● **Passage shown**:
::::::::

Indiantelevision.com Team

(10 April 2003 5:00 pm)
 
MUMBAI: Indian space agency ISRO has chosen Arianespace again to launch its INSAT 4A and INSAT 4B communications satellites.
 
 
After today's successful Ariane 5 mission that placed INSAT 3A into orbit from Kourou, ISRO chairman Dr. Kasturirangan and Arianespace CEO Jean-Yves Le Gall announced the signing of launch contracts for two more payloads - the INSAT 4A and 4B spacecraft.

These are the 12th and 13th Isro satellites to be booked on the European launcher. Since the launch of the Apple experimental satellite in 1981 on Flight L03, Arianespace has orbited ten Indian satellites. Arianespace is slated to launch another ISRO payload, the INSAT 3E satellite, later this year.

Designed, built and integrated by Isro, the INSAT 4A and INSAT 4B satellites each weigh about 3,200 kg at liftoff. INSAT 4A and INSAT 4B are dedicated to telecommunications, with 12 Ku band and 12 C-band transponders each. Their coverage zone is the Indian sub-continent.

Meanwhile, the 160th flight of Ariane, carrying Isro's 2,950 kg INSAT-3A and GALAXI-XII of US, lifted off at 4.22 am IST from Kourou, French Guyana. INSAT-3A was injected into a Geosynchronous Transfer Orbit (GTO), 30 minutes after the lift-off in 3-axis stabilized mode, with a perigee (nearest point to earth) of 859 km and an apogee (farthest point to earth) of 36,055 km and an inclination of 1.99 deg. with respect to the equator. The satellite is at present going round the earth with an orbital period of about 10 hours 47 minutes, according to the agency.

The Master Control Facility (MCF) at Hassan in Karnataka acquired the telemetry signal from INSAT-3A at 04.52 am IST. The initial health checks on the satellite indicate that the performance of the satellite is normal. First operations on the satellite were carried out by issuing commands from the MCF. The outermost panel of the stowed solar array of INSAT-3A was oriented towards the Sun to start generating the electrical power required by the satellite. Subsequently, the earth viewing face was oriented towards the earth and calibration of the gyros on board the satellite was carried out.

::::::::

● **Data listing**:

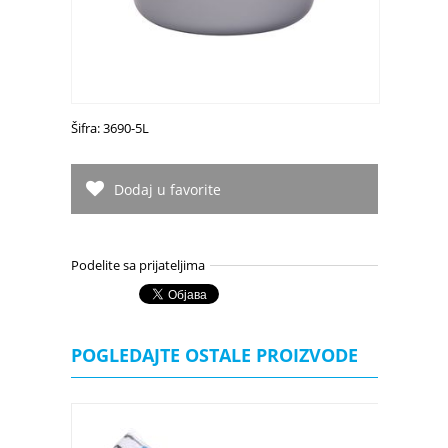
Šifra: 3690-5L
Dodaj u favorite
Podelite sa prijateljima
POGLEDAJTE OSTALE PROIZVODE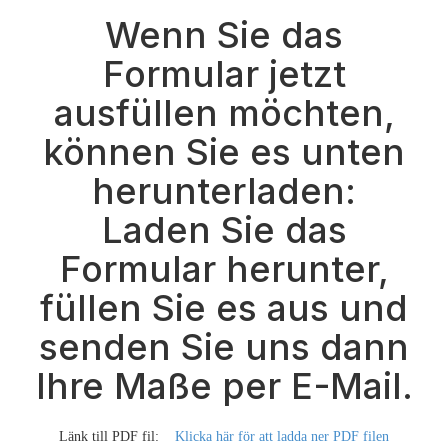
Wenn Sie das
Formular jetzt
ausfüllen möchten,
können Sie es unten
herunterladen:
Laden Sie das
Formular herunter,
füllen Sie es aus und
senden Sie uns dann
Ihre Maße per E-Mail.
Länk till PDF fil:
Klicka här för att ladda ner PDF filen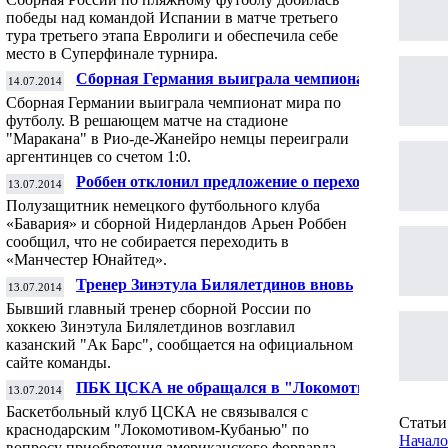
футболу
победы над командой Испании в матче третьего
тура третьего этапа Евролиги и обеспечила себе
место в Суперфинале турнира.
Сборная Германия выиграла чемпионат
14.07.2014
мира по футболу
Сборная Германии выиграла чемпионат мира по
футболу. В решающем матче на стадионе
"Маракана" в Рио-де-Жанейро немцы переиграли
аргентинцев со счетом 1:0.
Роббен отклонил предложение о переходе в
13.07.2014
«Манчестер Юнайтед»
Полузащитник немецкого футбольного клуба
«Бавария» и сборной Нидерландов Арьен Роббен
сообщил, что не собирается переходить в
«Манчестер Юнайтед».
Тренер Зинэтула Билялетдинов вновь
13.07.2014
возглавил казанский хоккейный клуб "Ак
Бывший главный тренер сборной России по
Барс"
хоккею Зинэтула Билялетдинов возглавил
казанский "Ак Барс", сообщается на официальном
сайте команды.
ПБК ЦСКА не обращался в "Локомотив-
13.07.2014
Кубань" по вопросу перехода Брауна -
Баскетбольный клуб ЦСКА не связывался с
Фураева
Статьи 
краснодарским "Локомотивом-Кубанью" по
Начало
вопросу приобретения американского форварда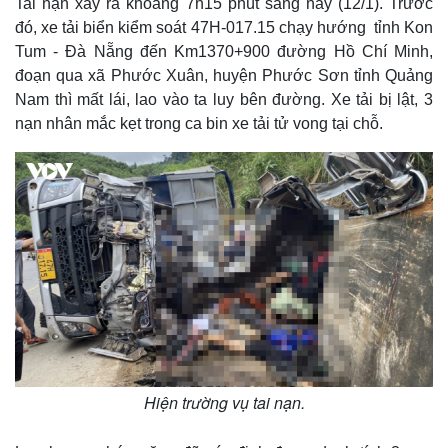
Tai nạn xảy ra khoảng 7h15 phút sáng nay (12/1). Trước
đó, xe tải biển kiểm soát 47H-017.15 chạy hướng tỉnh Kon
Tum - Đà Nẵng đến Km1370+900 đường Hồ Chí Minh,
đoạn qua xã Phước Xuân, huyện Phước Sơn tỉnh Quảng
Nam thì mất lái, lao vào ta luy bên đường. Xe tải bị lật, 3
nạn nhân mắc kẹt trong ca bin xe tải tử vong tại chỗ.
Hiện trường vụ tai nạn.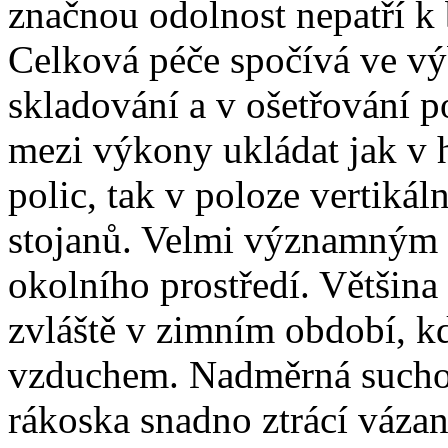
značnou odolnost nepatří 
Celková péče spočívá ve v
skladování a v ošetřování 
mezi výkony ukládat jak v h
polic, tak v poloze vertiká
stojanů. Velmi významným k
okolního prostředí. Většina
zvláště v zimním období, k
vzduchem. Nadměrná suchos
rákoska snadno ztrácí vázan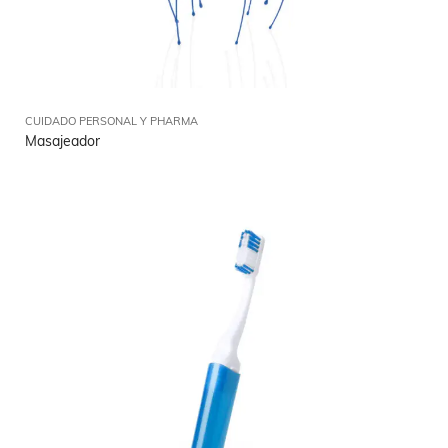
CUIDADO PERSONAL Y PHARMA
Masajeador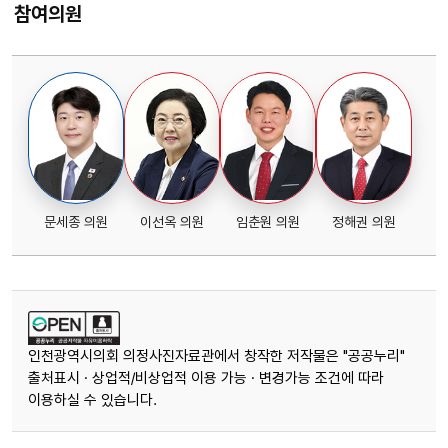
참여의원
문세종 의원
이선옥 의원
임춘원 의원
정해권 의원
인천광역시의회 의정사진자료관에서 창작한 저작물은 "공공누리"
출처표시 · 상업적/비상업적 이용 가능 · 변경가능 조건에 따라
이용하실 수 있습니다.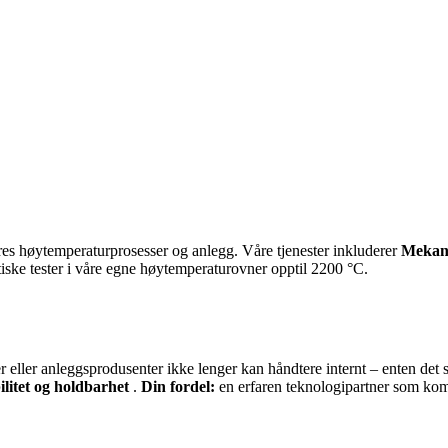
eres høytemperaturprosesser og anlegg. Våre tjenester inkluderer
Mekani
tiske tester i våre egne høytemperaturovner opptil 2200 °C.
eller anleggsprodusenter ikke lenger kan håndtere internt – enten det sk
ilitet og holdbarhet
.
Din fordel:
en erfaren teknologipartner som kom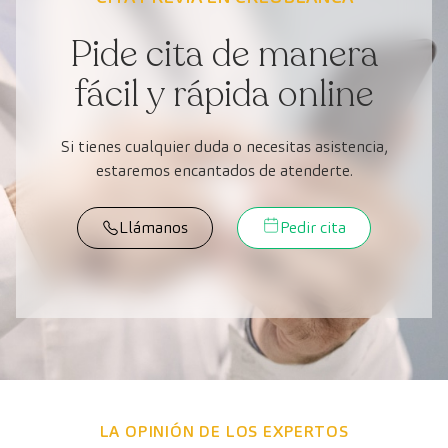
Pide cita de manera
fácil y rápida online
Si tienes cualquier duda o necesitas asistencia,
estaremos encantados de atenderte.
Llámanos
Pedir cita
LA OPINIÓN DE LOS EXPERTOS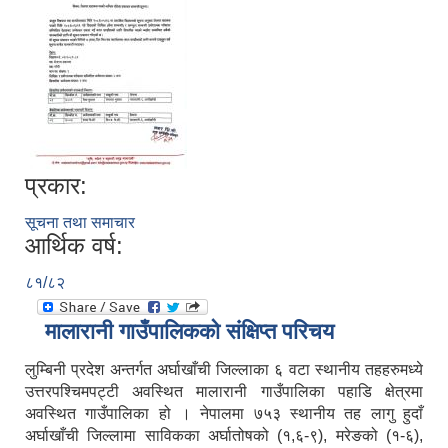
प्रकार:
सूचना तथा समाचार
आर्थिक वर्ष:
८१/८२
मालारानी गाउँपालिकको संक्षिप्त परिचय
लुम्बिनी प्रदेश अन्तर्गत अर्घाखाँची जिल्लाका ६ वटा स्थानीय तहहरुमध्ये
उत्तरपश्चिमपट्टी अवस्थित मालारानी गाउँपालिका पहाडि क्षेत्रमा
अवस्थित गाउँपालिका हो । नेपालमा ७५३ स्थानीय तह लागु हुदाँ
अर्घाखाँची जिल्लामा साविकका अर्घातोषको (१,६-९), मरेङको (१-६),
नेपाल सरकारबाट नियमित रुपमा अनुदनान पाउने सामुदायिक विधालयहरु ।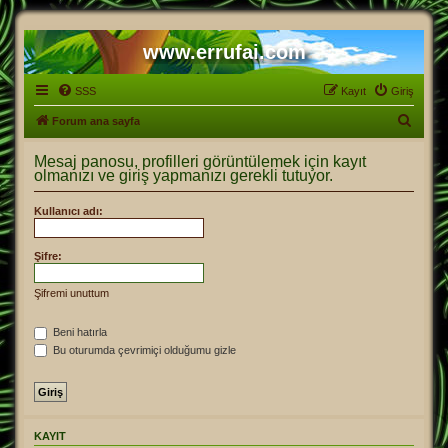
www.errufai.com
SSS
Kayıt
Giriş
A
Forum ana sayfa
r
Mesaj panosu, profilleri görüntülemek için kayıt
a
olmanızı ve giriş yapmanızı gerekli tutuyor.
Kullanıcı adı:
Şifre:
Şifremi unuttum
Beni hatırla
Bu oturumda çevrimiçi olduğumu gizle
KAYIT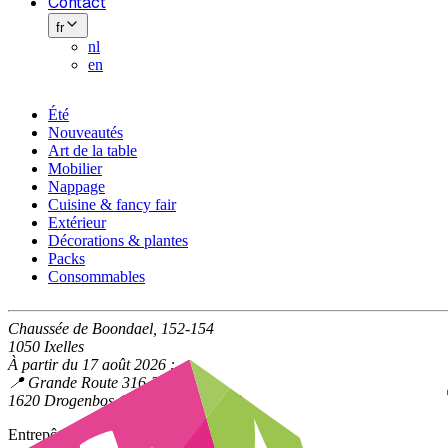
Contact
fr
nl
en
Été
Nouveautés
Art de la table
Mobilier
Nappage
Cuisine & fancy fair
Extérieur
Décorations & plantes
Packs
Consommables
Chaussée de Boondael, 152-154
1050 Ixelles
À partir du 17 août 2026 :
📍 Grande Route 316-318
1620 Drogenbos (à la limite d'Uccle)
Entrepôt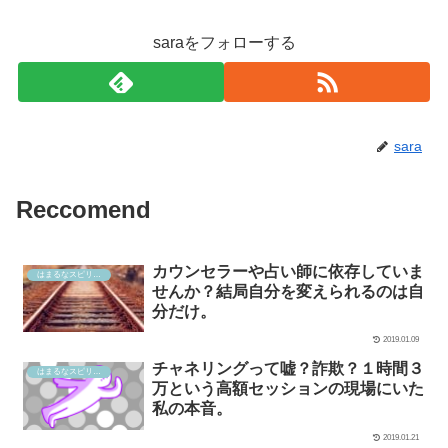
saraをフォローする
sara
Reccomend
カウンセラーや占い師に依存していま
はまるなスピリチュアル
せんか？結局自分を変えられるのは自
分だけ。
2019.01.09
チャネリングって嘘？詐欺？１時間３
はまるなスピリチュアル
万という高額セッションの現場にいた
私の本音。
2019.01.21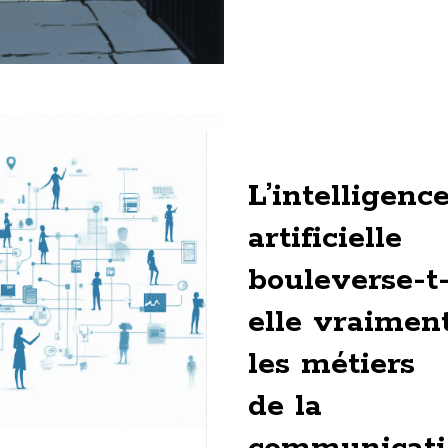
24 juin 2025
L’intelligenc
artificielle
bouleverse-t
elle vraimen
les métiers
de la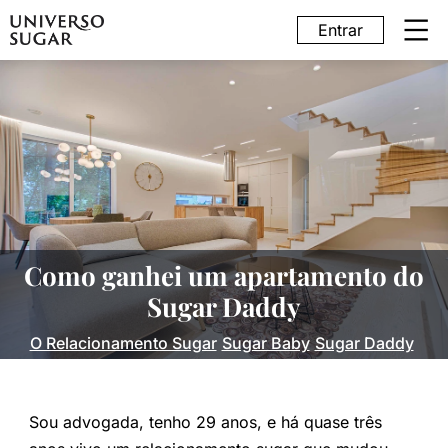
Entrar
Como ganhei um apartamento do
Sugar Daddy
O Relacionamento Sugar
Sugar Baby
Sugar Daddy
Sou advogada, tenho 29 anos, e há quase três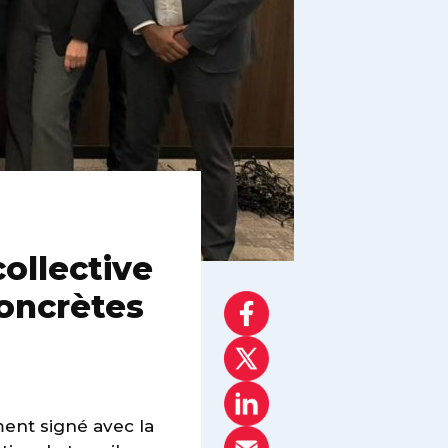
ollective
oncrètes
ment signé avec la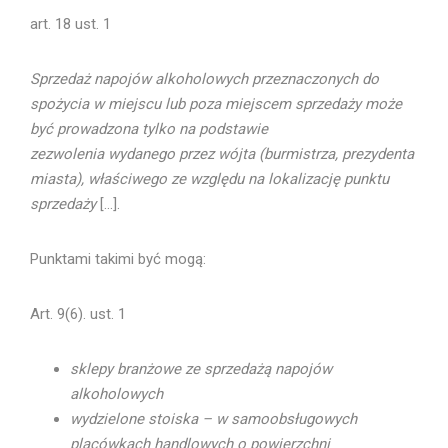
art. 18 ust. 1
Sprzedaż napojów alkoholowych przeznaczonych do
spożycia w miejscu lub poza miejscem sprzedaży może
być prowadzona tylko na podstawie
zezwolenia wydanego przez wójta (burmistrza, prezydenta
miasta), właściwego ze względu na lokalizację punktu
sprzedaży
[…].
Punktami takimi być mogą:
Art. 9(6). ust. 1
sklepy branżowe ze sprzedażą napojów
alkoholowych
wydzielone stoiska – w samoobsługowych
placówkach handlowych o powierzchni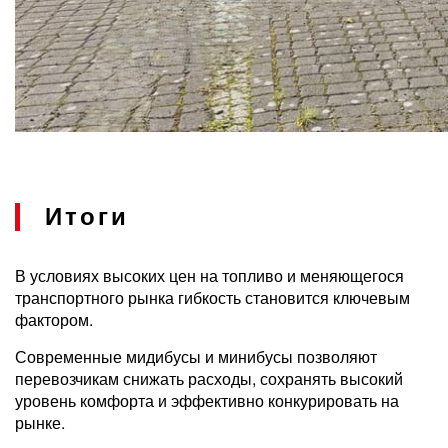
Итоги
В условиях высоких цен на топливо и меняющегося
транспортного рынка гибкость становится ключевым
фактором.
Современные мидибусы и минибусы позволяют
перевозчикам снижать расходы, сохранять высокий
уровень комфорта и эффективно конкурировать на
рынке.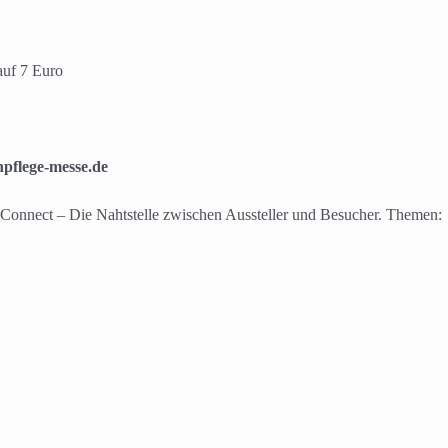
auf 7 Euro
npflege-messe.de
Die Nahtstelle zwischen Aussteller und Besucher. Themen: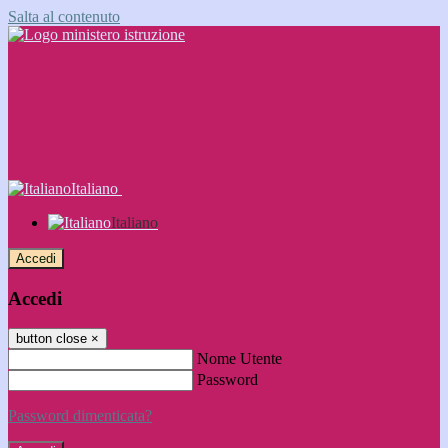
Salta al contenuto
Italiano
Italiano
Accedi
Accedi
button close
×
Nome Utente
Password
Password dimenticata?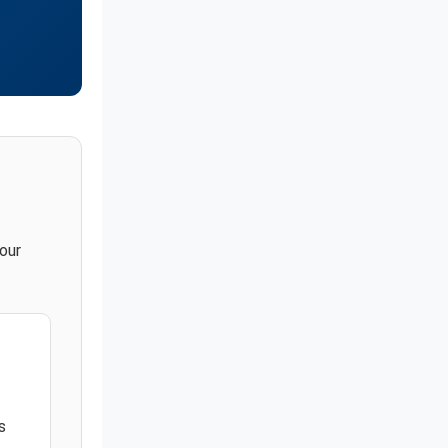
our
s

::::::::

● **Questions**:
A - Rewrite the INSAT launch report starting with "(10 April 2003" and going on through "and 4B spacecraft.", renaming "launch contracts" as "launch agreements".
B - Write the next part of the INSAT launch report, picking up after its final sentence.

● **Results**:
A -
(10 April 2003 5:00 pm)
 
MUMBAI: Indian space agency ISRO has chosen Arianespace again to launch its INSAT 4A and INSAT 4B communications satellites.
 
 
After today's successful Ariane 5 mission that placed INSAT 3A into orbit from Kourou, ISRO chairman Dr. Kasturirangan and Arianespace CEO Jean-Yves Le Gall announced the signing of launch agreements for two more payloads - the INSAT 4A and 4B spacecraft.

B -
INSAT-3A is being tracked, monitored and controlled from MCF. During the initial phase of INSAT-3A operations, MCF also utilises INMARSAT Organisation's ground stations at Beijing (China), Fucino (Italy) and Lake Cowichan (Canada). The satellite's orbit is being precisely determined by continuous ranging from the participating Telemetry, Tracking and Command (TTC) ground stations.

In the coming days, orbit raising operations of INSAT-3A will be carried out by firing its 440 Newton Liquid Apogee Motor (LAM) in stages till the satellite attains its final geostationary orbit, which is about 36,000 km above the equator. The satellite has about 1.6 tonne of propellant (Mono-Methyl Hydrazine - MMH fuel and Mixed Oxides of Nitrogen - MON-3 oxidiser) for orbit raising operations as well as for station keeping and in-orbit attitude control. The on-orbit propellant availability will enable maintaining the satellite for operational services for a period of 12 years.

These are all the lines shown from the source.